▶ _Task description_: Copy out the data below word for word, from its very first line through the line containing "Betalingsmetoder", including both ends.

▶ _Data records_:
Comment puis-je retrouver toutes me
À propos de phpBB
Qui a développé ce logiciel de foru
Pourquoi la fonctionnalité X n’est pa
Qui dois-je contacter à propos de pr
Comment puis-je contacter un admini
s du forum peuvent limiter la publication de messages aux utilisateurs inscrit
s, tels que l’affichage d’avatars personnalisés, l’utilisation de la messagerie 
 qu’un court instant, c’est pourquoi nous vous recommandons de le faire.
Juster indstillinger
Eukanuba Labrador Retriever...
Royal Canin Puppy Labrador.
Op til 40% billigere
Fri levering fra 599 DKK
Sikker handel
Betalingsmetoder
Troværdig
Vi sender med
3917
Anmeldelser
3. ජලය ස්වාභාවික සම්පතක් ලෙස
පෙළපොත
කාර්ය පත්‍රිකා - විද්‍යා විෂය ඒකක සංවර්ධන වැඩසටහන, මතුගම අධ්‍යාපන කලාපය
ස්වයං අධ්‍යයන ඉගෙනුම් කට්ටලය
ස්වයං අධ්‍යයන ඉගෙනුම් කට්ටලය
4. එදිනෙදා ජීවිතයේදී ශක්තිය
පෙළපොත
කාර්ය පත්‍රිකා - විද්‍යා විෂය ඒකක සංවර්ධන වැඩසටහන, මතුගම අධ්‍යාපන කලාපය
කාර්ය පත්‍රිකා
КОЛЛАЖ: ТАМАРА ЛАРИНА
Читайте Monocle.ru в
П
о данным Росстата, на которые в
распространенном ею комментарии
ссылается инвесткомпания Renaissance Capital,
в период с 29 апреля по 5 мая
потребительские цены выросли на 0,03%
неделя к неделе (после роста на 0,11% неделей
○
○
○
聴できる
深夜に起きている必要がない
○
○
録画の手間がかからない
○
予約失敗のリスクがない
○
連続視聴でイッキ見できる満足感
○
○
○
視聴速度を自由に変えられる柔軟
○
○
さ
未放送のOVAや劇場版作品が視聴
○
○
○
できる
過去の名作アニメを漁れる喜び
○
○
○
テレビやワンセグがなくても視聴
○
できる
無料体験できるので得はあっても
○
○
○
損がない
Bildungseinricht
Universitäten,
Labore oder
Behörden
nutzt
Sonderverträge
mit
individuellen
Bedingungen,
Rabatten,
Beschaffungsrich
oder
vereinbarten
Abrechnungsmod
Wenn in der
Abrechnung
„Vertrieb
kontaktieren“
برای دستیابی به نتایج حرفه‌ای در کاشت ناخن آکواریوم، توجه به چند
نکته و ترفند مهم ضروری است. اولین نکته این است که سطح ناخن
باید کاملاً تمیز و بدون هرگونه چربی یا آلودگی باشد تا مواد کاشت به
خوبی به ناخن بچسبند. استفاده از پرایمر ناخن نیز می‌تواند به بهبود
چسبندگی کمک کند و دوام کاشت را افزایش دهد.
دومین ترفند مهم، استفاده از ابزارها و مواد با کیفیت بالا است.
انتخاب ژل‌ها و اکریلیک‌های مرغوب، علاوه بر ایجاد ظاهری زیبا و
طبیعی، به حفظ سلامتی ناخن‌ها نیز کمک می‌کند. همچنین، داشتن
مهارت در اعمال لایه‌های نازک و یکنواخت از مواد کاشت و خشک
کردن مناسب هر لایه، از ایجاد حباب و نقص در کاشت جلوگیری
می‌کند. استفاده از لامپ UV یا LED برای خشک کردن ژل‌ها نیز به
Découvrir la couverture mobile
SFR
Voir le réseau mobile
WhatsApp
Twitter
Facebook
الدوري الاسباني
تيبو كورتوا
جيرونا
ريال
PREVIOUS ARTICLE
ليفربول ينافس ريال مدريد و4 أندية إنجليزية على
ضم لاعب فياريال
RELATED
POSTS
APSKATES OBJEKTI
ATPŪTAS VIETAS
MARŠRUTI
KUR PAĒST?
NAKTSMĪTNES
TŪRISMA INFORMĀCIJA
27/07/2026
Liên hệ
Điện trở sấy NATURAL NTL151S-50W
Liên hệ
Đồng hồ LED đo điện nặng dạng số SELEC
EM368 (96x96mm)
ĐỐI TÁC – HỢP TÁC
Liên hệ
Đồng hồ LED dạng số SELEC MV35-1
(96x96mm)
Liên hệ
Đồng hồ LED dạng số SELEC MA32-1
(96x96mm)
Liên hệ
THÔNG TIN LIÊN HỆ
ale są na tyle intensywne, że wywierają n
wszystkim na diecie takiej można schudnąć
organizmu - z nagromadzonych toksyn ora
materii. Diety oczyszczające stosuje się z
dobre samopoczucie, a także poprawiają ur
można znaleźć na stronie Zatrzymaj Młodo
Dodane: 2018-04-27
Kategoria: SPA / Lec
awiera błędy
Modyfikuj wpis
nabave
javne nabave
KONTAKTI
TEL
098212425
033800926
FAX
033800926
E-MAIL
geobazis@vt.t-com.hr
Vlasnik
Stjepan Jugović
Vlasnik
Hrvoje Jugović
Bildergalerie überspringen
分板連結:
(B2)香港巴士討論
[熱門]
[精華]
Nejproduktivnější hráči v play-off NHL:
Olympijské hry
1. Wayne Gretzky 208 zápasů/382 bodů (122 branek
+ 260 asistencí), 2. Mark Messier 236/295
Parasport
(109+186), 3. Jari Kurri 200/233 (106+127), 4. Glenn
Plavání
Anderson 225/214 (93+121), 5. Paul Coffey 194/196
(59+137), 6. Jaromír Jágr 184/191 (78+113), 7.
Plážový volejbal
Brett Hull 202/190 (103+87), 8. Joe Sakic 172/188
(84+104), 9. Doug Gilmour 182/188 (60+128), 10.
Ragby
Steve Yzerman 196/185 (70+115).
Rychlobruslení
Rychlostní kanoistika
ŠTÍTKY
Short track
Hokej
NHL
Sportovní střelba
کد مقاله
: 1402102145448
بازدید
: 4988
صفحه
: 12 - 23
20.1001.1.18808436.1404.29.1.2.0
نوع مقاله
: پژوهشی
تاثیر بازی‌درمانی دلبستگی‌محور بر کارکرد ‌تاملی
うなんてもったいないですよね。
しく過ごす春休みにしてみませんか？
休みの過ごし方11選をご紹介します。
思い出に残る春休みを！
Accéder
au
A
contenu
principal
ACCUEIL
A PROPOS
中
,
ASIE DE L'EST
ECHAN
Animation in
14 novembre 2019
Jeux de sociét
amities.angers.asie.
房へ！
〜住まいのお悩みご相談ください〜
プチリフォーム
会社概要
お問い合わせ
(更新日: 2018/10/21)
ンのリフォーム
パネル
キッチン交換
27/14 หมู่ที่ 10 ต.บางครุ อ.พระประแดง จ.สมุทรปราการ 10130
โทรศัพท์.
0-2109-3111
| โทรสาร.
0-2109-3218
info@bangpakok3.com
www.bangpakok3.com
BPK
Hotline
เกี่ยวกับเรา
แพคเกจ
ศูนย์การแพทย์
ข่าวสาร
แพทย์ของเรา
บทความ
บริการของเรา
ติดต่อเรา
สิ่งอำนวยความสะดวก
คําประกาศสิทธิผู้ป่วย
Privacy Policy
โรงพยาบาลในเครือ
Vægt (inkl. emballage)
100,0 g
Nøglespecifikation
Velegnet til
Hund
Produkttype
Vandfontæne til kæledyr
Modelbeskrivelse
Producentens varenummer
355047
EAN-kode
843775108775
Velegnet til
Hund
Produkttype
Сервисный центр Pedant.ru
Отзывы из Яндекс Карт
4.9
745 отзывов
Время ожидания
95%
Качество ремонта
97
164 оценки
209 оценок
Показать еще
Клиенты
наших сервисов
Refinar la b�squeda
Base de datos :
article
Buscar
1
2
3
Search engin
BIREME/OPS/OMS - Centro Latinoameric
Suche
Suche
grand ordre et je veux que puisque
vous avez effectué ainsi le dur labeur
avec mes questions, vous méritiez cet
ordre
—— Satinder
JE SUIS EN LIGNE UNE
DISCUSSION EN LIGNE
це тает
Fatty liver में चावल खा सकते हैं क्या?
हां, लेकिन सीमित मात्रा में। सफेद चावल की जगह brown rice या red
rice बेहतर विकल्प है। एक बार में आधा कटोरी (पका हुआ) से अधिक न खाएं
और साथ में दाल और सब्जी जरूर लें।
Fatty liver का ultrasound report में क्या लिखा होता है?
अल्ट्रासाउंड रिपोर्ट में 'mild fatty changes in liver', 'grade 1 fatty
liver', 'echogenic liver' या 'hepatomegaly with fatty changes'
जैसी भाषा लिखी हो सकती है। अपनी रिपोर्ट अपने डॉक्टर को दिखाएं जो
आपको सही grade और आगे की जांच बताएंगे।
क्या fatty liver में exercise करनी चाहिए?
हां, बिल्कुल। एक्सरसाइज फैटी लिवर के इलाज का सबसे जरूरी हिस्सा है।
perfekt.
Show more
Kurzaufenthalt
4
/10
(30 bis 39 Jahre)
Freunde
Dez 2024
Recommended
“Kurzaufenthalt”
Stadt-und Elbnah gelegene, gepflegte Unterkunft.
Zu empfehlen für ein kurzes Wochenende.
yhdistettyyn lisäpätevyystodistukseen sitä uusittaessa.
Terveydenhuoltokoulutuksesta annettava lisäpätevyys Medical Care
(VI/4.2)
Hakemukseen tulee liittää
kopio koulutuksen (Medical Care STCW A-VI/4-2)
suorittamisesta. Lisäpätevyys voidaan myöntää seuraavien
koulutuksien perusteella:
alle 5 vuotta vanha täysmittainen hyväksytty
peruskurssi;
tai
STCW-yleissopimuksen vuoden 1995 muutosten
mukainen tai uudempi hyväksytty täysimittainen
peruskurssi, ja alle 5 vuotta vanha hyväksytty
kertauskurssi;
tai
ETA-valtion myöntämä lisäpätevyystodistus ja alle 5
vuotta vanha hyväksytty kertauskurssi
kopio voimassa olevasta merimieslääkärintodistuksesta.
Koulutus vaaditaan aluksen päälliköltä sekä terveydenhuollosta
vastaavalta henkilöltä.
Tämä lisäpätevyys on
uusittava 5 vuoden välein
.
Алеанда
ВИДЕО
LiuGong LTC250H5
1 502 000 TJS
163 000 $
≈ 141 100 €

▶ _Answer space_:
Comment puis-je retrouver toutes me
À propos de phpBB
Qui a développé ce logiciel de foru
Pourquoi la fonctionnalité X n’est pa
Qui dois-je contacter à propos de pr
Comment puis-je contacter un admini
s du forum peuvent limiter la publication de messages aux utilisateurs inscrit
s, tels que l’affichage d’avatars personnalisés, l’utilisation de la messagerie 
 qu’un court instant, c’est pourquoi nous vous recommandons de le faire.
Juster indstillinger
Eukanuba Labrador Retriever...
Royal Canin Puppy Labrador.
Op til 40% billigere
Fri levering fra 599 DKK
Sikker handel
Betalingsmetoder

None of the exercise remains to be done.